_SOURCE DATA_.
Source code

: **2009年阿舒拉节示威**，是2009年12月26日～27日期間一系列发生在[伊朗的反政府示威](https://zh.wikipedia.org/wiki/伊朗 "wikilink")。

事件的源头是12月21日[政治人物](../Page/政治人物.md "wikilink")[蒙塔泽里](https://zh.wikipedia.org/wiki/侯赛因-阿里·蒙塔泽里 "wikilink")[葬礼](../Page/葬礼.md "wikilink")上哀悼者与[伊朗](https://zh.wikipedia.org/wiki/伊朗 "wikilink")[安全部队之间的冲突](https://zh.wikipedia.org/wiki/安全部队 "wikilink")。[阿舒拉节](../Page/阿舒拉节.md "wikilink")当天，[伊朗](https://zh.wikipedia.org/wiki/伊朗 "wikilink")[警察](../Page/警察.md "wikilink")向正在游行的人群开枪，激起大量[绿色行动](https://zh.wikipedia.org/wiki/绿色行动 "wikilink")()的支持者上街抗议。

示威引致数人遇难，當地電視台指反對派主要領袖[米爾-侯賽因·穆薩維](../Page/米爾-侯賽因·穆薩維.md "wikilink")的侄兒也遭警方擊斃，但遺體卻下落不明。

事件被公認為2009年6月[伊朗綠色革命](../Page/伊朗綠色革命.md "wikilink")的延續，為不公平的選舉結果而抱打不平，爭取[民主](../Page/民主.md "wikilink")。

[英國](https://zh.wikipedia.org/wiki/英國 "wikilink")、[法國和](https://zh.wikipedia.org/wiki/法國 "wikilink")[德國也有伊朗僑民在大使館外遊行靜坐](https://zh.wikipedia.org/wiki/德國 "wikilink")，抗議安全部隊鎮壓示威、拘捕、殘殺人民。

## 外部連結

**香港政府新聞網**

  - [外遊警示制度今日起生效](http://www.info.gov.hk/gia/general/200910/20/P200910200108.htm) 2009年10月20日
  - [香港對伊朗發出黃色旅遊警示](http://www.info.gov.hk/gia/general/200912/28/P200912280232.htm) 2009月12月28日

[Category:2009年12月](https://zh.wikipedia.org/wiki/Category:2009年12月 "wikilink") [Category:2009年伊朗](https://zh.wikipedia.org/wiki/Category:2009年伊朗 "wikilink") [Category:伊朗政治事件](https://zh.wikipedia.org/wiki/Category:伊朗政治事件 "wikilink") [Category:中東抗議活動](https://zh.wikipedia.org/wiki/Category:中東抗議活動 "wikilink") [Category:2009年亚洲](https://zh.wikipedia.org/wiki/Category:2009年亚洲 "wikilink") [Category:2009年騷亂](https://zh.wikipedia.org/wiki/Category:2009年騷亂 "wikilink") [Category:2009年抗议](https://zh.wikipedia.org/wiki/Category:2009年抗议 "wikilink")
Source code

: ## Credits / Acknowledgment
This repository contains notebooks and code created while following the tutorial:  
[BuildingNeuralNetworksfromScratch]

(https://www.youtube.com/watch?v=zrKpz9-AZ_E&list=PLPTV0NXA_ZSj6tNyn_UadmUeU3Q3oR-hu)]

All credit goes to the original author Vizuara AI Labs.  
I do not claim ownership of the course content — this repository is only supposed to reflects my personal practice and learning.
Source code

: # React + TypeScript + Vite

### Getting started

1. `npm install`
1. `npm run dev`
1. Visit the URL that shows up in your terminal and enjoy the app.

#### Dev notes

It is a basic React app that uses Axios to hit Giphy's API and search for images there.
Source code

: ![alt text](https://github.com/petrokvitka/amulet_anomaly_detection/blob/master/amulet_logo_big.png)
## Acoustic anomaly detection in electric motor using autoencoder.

_EXERCISE DETAILS_. Some lines above may hold the word "Page"; say how many do, giving nothing besides the number.

_ANSWER BOX_. 3